Refugees rescued at sea should be sent back to Africa, says Germany’s governing coalition party
“The existing policy of automatically bringing to Europe all people rescued in the Mediterranean must be broken,” urged in an internal paper qouted by the Rheinische Post, a daily newspaper.
“This is the only way to stop organized crime on the Mediterranean,” the document asserts. It also calls for enhanced co-operation with North African countries to persuade them to take back the migrants.
The paper comes less than two weeks after a terrorist attack in Berlin, in which Tunisian national Anis Amri rammed a truck into a Christmas market, killing 12 people and injuring 48.
The suspect, believed to be inspired by Islamic State (IS) reportedly came to Europe via Italy, and was subject to deportation at least twice. Amri’s case has once again sparked heated debate in Germany, with many criticizing Chancellor Merkel’s ‘open-door’ refugee policy.
——
Update the article on returning refugees to Africa from "The suspect, believed" up to and including "Merkel’s ‘open-door’ refugee policy.", replacing "heated" with "intense".

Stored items
——
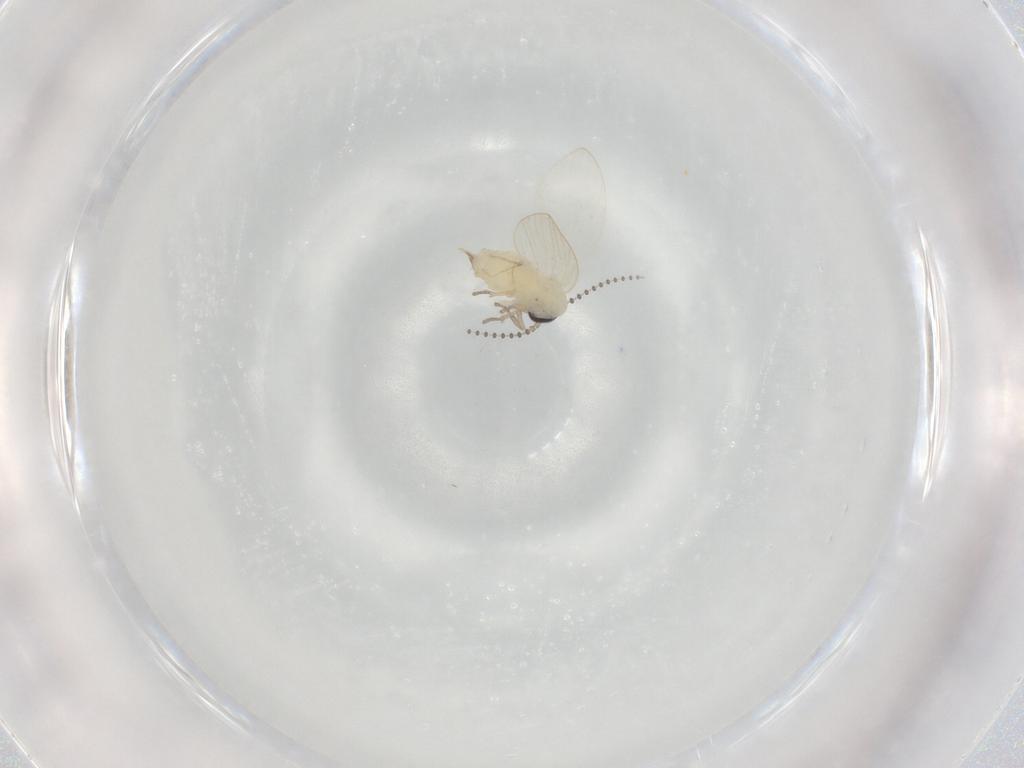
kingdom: Animalia
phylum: Arthropoda
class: Insecta
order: Diptera
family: Psychodidae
——
Result below.
The suspect, believed to be inspired by Islamic State (IS) reportedly came to Europe via Italy, and was subject to deportation at least twice. Amri’s case has once again sparked intense debate in Germany, with many criticizing Chancellor Merkel’s ‘open-door’ refugee policy.